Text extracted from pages

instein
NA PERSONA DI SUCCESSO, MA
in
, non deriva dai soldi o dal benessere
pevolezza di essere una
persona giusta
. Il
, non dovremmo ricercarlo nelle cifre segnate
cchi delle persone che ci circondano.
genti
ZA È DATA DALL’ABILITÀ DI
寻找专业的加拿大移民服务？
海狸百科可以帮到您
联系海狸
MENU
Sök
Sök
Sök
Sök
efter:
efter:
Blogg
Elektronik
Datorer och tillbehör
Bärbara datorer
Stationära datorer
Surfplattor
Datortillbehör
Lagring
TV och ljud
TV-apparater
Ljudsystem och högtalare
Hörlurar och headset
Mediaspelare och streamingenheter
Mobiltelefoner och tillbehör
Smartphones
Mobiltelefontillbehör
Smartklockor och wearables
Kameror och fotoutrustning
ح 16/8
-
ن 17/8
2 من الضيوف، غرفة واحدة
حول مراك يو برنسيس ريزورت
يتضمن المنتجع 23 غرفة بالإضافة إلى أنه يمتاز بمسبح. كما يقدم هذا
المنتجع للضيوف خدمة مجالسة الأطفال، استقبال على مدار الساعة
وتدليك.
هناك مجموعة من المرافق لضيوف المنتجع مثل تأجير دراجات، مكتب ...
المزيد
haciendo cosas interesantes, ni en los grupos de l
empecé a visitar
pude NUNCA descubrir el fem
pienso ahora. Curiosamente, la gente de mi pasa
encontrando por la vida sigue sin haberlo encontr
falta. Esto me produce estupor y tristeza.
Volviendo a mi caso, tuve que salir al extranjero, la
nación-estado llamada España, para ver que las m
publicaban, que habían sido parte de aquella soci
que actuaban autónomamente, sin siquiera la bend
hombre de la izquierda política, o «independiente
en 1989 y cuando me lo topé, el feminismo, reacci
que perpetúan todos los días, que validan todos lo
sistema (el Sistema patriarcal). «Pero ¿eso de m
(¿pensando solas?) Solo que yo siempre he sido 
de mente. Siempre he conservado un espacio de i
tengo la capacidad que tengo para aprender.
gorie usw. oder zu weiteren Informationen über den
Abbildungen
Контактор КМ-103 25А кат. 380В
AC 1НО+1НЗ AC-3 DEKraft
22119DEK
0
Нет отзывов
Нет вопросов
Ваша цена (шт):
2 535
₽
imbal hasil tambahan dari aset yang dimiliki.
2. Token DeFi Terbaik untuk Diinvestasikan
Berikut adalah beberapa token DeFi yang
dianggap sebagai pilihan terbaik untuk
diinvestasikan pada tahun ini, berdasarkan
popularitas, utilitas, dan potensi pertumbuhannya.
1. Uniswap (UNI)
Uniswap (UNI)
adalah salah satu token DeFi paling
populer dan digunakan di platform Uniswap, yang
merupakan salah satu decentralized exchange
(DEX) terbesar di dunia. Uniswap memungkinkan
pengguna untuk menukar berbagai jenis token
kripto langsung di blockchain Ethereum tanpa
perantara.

_Instruction:_ Write these lines out again with "Sök" changed to "Search" everywhere it occurs, leaving everything else as it is.

_Answer space:_
instein
NA PERSONA DI SUCCESSO, MA
in
, non deriva dai soldi o dal benessere
pevolezza di essere una
persona giusta
. Il
, non dovremmo ricercarlo nelle cifre segnate
cchi delle persone che ci circondano.
genti
ZA È DATA DALL’ABILITÀ DI
寻找专业的加拿大移民服务？
海狸百科可以帮到您
联系海狸
MENU
Search
Search
Search
Search
efter:
efter:
Blogg
Elektronik
Datorer och tillbehör
Bärbara datorer
Stationära datorer
Surfplattor
Datortillbehör
Lagring
TV och ljud
TV-apparater
Ljudsystem och högtalare
Hörlurar och headset
Mediaspelare och streamingenheter
Mobiltelefoner och tillbehör
Smartphones
Mobiltelefontillbehör
Smartklockor och wearables
Kameror och fotoutrustning
ح 16/8
-
ن 17/8
2 من الضيوف، غرفة واحدة
حول مراك يو برنسيس ريزورت
يتضمن المنتجع 23 غرفة بالإضافة إلى أنه يمتاز بمسبح. كما يقدم هذا
المنتجع للضيوف خدمة مجالسة الأطفال، استقبال على مدار الساعة
وتدليك.
هناك مجموعة من المرافق لضيوف المنتجع مثل تأجير دراجات، مكتب ...
المزيد
haciendo cosas interesantes, ni en los grupos de l
empecé a visitar
pude NUNCA descubrir el fem
pienso ahora. Curiosamente, la gente de mi pasa
encontrando por la vida sigue sin haberlo encontr
falta. Esto me produce estupor y tristeza.
Volviendo a mi caso, tuve que salir al extranjero, la
nación-estado llamada España, para ver que las m
publicaban, que habían sido parte de aquella soci
que actuaban autónomamente, sin siquiera la bend
hombre de la izquierda política, o «independiente
en 1989 y cuando me lo topé, el feminismo, reacci
que perpetúan todos los días, que validan todos lo
sistema (el Sistema patriarcal). «Pero ¿eso de m
(¿pensando solas?) Solo que yo siempre he sido 
de mente. Siempre he conservado un espacio de i
tengo la capacidad que tengo para aprender.
gorie usw. oder zu weiteren Informationen über den
Abbildungen
Контактор КМ-103 25А кат. 380В
AC 1НО+1НЗ AC-3 DEKraft
22119DEK
0
Нет отзывов
Нет вопросов
Ваша цена (шт):
2 535
₽
imbal hasil tambahan dari aset yang dimiliki.
2. Token DeFi Terbaik untuk Diinvestasikan
Berikut adalah beberapa token DeFi yang
dianggap sebagai pilihan terbaik untuk
diinvestasikan pada tahun ini, berdasarkan
popularitas, utilitas, dan potensi pertumbuhannya.
1. Uniswap (UNI)
Uniswap (UNI)
adalah salah satu token DeFi paling
populer dan digunakan di platform Uniswap, yang
merupakan salah satu decentralized exchange
(DEX) terbesar di dunia. Uniswap memungkinkan
pengguna untuk menukar berbagai jenis token
kripto langsung di blockchain Ethereum tanpa
perantara.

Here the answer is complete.